◆ **WRITTEN TASK**: Leaving the pictures aside, transcribe the data below exactly.

• • • •

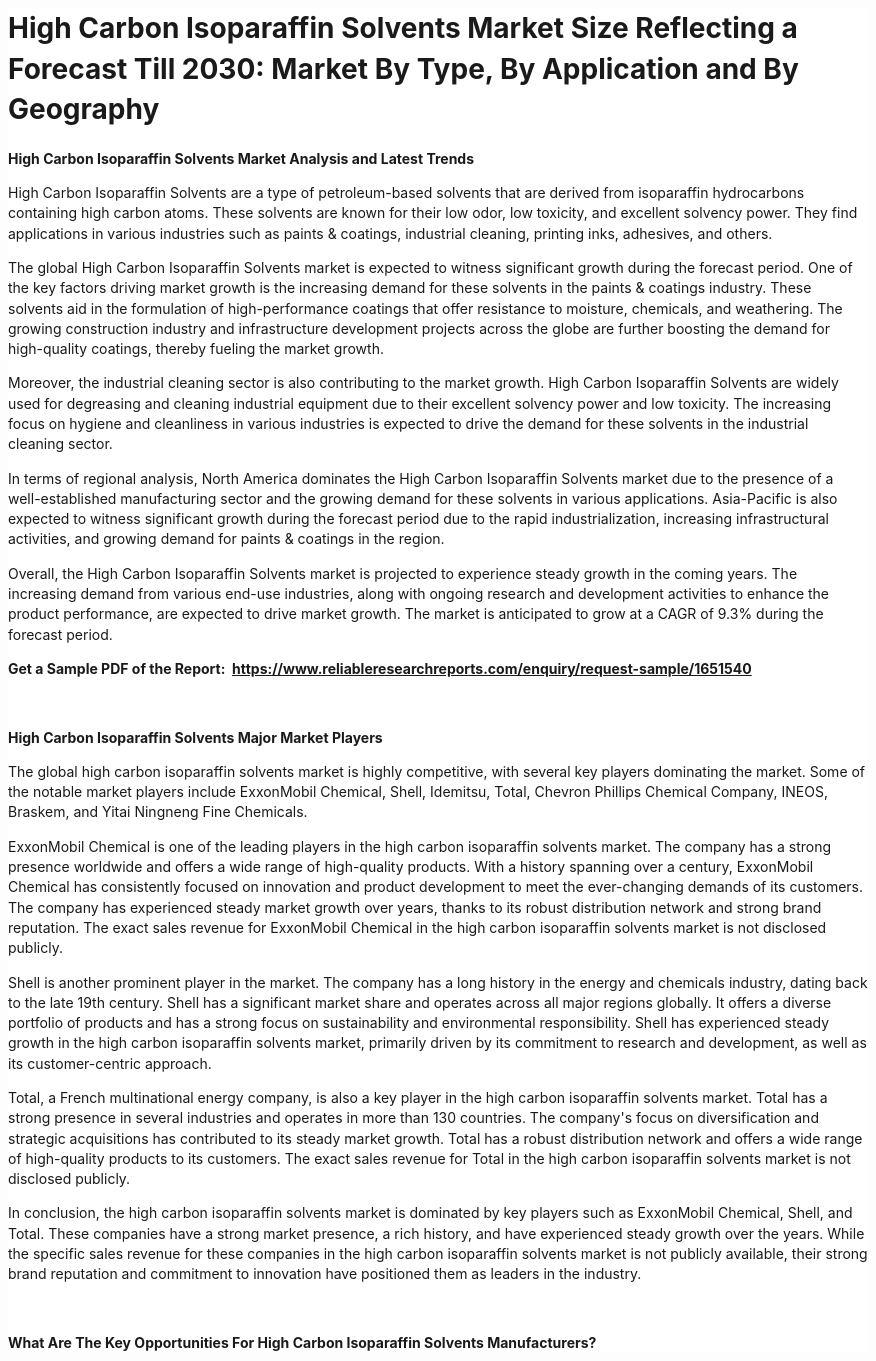 <p><h1>High Carbon Isoparaffin Solvents Market Size Reflecting a Forecast Till 2030: Market By Type, By Application and By Geography</h1></p><p><strong>High Carbon Isoparaffin Solvents Market Analysis and Latest Trends</strong></p>
<p><p>High Carbon Isoparaffin Solvents are a type of petroleum-based solvents that are derived from isoparaffin hydrocarbons containing high carbon atoms. These solvents are known for their low odor, low toxicity, and excellent solvency power. They find applications in various industries such as paints & coatings, industrial cleaning, printing inks, adhesives, and others.</p><p>The global High Carbon Isoparaffin Solvents market is expected to witness significant growth during the forecast period. One of the key factors driving market growth is the increasing demand for these solvents in the paints & coatings industry. These solvents aid in the formulation of high-performance coatings that offer resistance to moisture, chemicals, and weathering. The growing construction industry and infrastructure development projects across the globe are further boosting the demand for high-quality coatings, thereby fueling the market growth.</p><p>Moreover, the industrial cleaning sector is also contributing to the market growth. High Carbon Isoparaffin Solvents are widely used for degreasing and cleaning industrial equipment due to their excellent solvency power and low toxicity. The increasing focus on hygiene and cleanliness in various industries is expected to drive the demand for these solvents in the industrial cleaning sector.</p><p>In terms of regional analysis, North America dominates the High Carbon Isoparaffin Solvents market due to the presence of a well-established manufacturing sector and the growing demand for these solvents in various applications. Asia-Pacific is also expected to witness significant growth during the forecast period due to the rapid industrialization, increasing infrastructural activities, and growing demand for paints & coatings in the region.</p><p>Overall, the High Carbon Isoparaffin Solvents market is projected to experience steady growth in the coming years. The increasing demand from various end-use industries, along with ongoing research and development activities to enhance the product performance, are expected to drive market growth. The market is anticipated to grow at a CAGR of 9.3% during the forecast period.</p></p>
<p><strong>Get a Sample PDF of the Report:&nbsp; <a href="https://www.reliableresearchreports.com/enquiry/request-sample/1651540">https://www.reliableresearchreports.com/enquiry/request-sample/1651540</a></strong></p>
<p>&nbsp;</p>
<p><strong>High Carbon Isoparaffin Solvents Major Market Players</strong></p>
<p><p>The global high carbon isoparaffin solvents market is highly competitive, with several key players dominating the market. Some of the notable market players include ExxonMobil Chemical, Shell, Idemitsu, Total, Chevron Phillips Chemical Company, INEOS, Braskem, and Yitai Ningneng Fine Chemicals. </p><p>ExxonMobil Chemical is one of the leading players in the high carbon isoparaffin solvents market. The company has a strong presence worldwide and offers a wide range of high-quality products. With a history spanning over a century, ExxonMobil Chemical has consistently focused on innovation and product development to meet the ever-changing demands of its customers. The company has experienced steady market growth over years, thanks to its robust distribution network and strong brand reputation. The exact sales revenue for ExxonMobil Chemical in the high carbon isoparaffin solvents market is not disclosed publicly.</p><p>Shell is another prominent player in the market. The company has a long history in the energy and chemicals industry, dating back to the late 19th century. Shell has a significant market share and operates across all major regions globally. It offers a diverse portfolio of products and has a strong focus on sustainability and environmental responsibility. Shell has experienced steady growth in the high carbon isoparaffin solvents market, primarily driven by its commitment to research and development, as well as its customer-centric approach.</p><p>Total, a French multinational energy company, is also a key player in the high carbon isoparaffin solvents market. Total has a strong presence in several industries and operates in more than 130 countries. The company's focus on diversification and strategic acquisitions has contributed to its steady market growth. Total has a robust distribution network and offers a wide range of high-quality products to its customers. The exact sales revenue for Total in the high carbon isoparaffin solvents market is not disclosed publicly.</p><p>In conclusion, the high carbon isoparaffin solvents market is dominated by key players such as ExxonMobil Chemical, Shell, and Total. These companies have a strong market presence, a rich history, and have experienced steady growth over the years. While the specific sales revenue for these companies in the high carbon isoparaffin solvents market is not publicly available, their strong brand reputation and commitment to innovation have positioned them as leaders in the industry.</p></p>
<p>&nbsp;</p>
<p><strong>What Are The Key Opportunities For High Carbon Isoparaffin Solvents Manufacturers?</strong></p>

• • • •

◆ **SOLUTION TO THE PROBLEM**:
 <p><h1>High Carbon Isoparaffin Solvents Market Size Reflecting a Forecast Till 2030: Market By Type, By Application and By Geography</h1></p><p><strong>High Carbon Isoparaffin Solvents Market Analysis and Latest Trends</strong></p>
<p><p>High Carbon Isoparaffin Solvents are a type of petroleum-based solvents that are derived from isoparaffin hydrocarbons containing high carbon atoms. These solvents are known for their low odor, low toxicity, and excellent solvency power. They find applications in various industries such as paints & coatings, industrial cleaning, printing inks, adhesives, and others.</p><p>The global High Carbon Isoparaffin Solvents market is expected to witness significant growth during the forecast period. One of the key factors driving market growth is the increasing demand for these solvents in the paints & coatings industry. These solvents aid in the formulation of high-performance coatings that offer resistance to moisture, chemicals, and weathering. The growing construction industry and infrastructure development projects across the globe are further boosting the demand for high-quality coatings, thereby fueling the market growth.</p><p>Moreover, the industrial cleaning sector is also contributing to the market growth. High Carbon Isoparaffin Solvents are widely used for degreasing and cleaning industrial equipment due to their excellent solvency power and low toxicity. The increasing focus on hygiene and cleanliness in various industries is expected to drive the demand for these solvents in the industrial cleaning sector.</p><p>In terms of regional analysis, North America dominates the High Carbon Isoparaffin Solvents market due to the presence of a well-established manufacturing sector and the growing demand for these solvents in various applications. Asia-Pacific is also expected to witness significant growth during the forecast period due to the rapid industrialization, increasing infrastructural activities, and growing demand for paints & coatings in the region.</p><p>Overall, the High Carbon Isoparaffin Solvents market is projected to experience steady growth in the coming years. The increasing demand from various end-use industries, along with ongoing research and development activities to enhance the product performance, are expected to drive market growth. The market is anticipated to grow at a CAGR of 9.3% during the forecast period.</p></p>
<p><strong>Get a Sample PDF of the Report:&nbsp; <a href="https://www.reliableresearchreports.com/enquiry/request-sample/1651540">https://www.reliableresearchreports.com/enquiry/request-sample/1651540</a></strong></p>
<p>&nbsp;</p>
<p><strong>High Carbon Isoparaffin Solvents Major Market Players</strong></p>
<p><p>The global high carbon isoparaffin solvents market is highly competitive, with several key players dominating the market. Some of the notable market players include ExxonMobil Chemical, Shell, Idemitsu, Total, Chevron Phillips Chemical Company, INEOS, Braskem, and Yitai Ningneng Fine Chemicals. </p><p>ExxonMobil Chemical is one of the leading players in the high carbon isoparaffin solvents market. The company has a strong presence worldwide and offers a wide range of high-quality products. With a history spanning over a century, ExxonMobil Chemical has consistently focused on innovation and product development to meet the ever-changing demands of its customers. The company has experienced steady market growth over years, thanks to its robust distribution network and strong brand reputation. The exact sales revenue for ExxonMobil Chemical in the high carbon isoparaffin solvents market is not disclosed publicly.</p><p>Shell is another prominent player in the market. The company has a long history in the energy and chemicals industry, dating back to the late 19th century. Shell has a significant market share and operates across all major regions globally. It offers a diverse portfolio of products and has a strong focus on sustainability and environmental responsibility. Shell has experienced steady growth in the high carbon isoparaffin solvents market, primarily driven by its commitment to research and development, as well as its customer-centric approach.</p><p>Total, a French multinational energy company, is also a key player in the high carbon isoparaffin solvents market. Total has a strong presence in several industries and operates in more than 130 countries. The company's focus on diversification and strategic acquisitions has contributed to its steady market growth. Total has a robust distribution network and offers a wide range of high-quality products to its customers. The exact sales revenue for Total in the high carbon isoparaffin solvents market is not disclosed publicly.</p><p>In conclusion, the high carbon isoparaffin solvents market is dominated by key players such as ExxonMobil Chemical, Shell, and Total. These companies have a strong market presence, a rich history, and have experienced steady growth over the years. While the specific sales revenue for these companies in the high carbon isoparaffin solvents market is not publicly available, their strong brand reputation and commitment to innovation have positioned them as leaders in the industry.</p></p>
<p>&nbsp;</p>
<p><strong>What Are The Key Opportunities For High Carbon Isoparaffin Solvents Manufacturers?</strong></p>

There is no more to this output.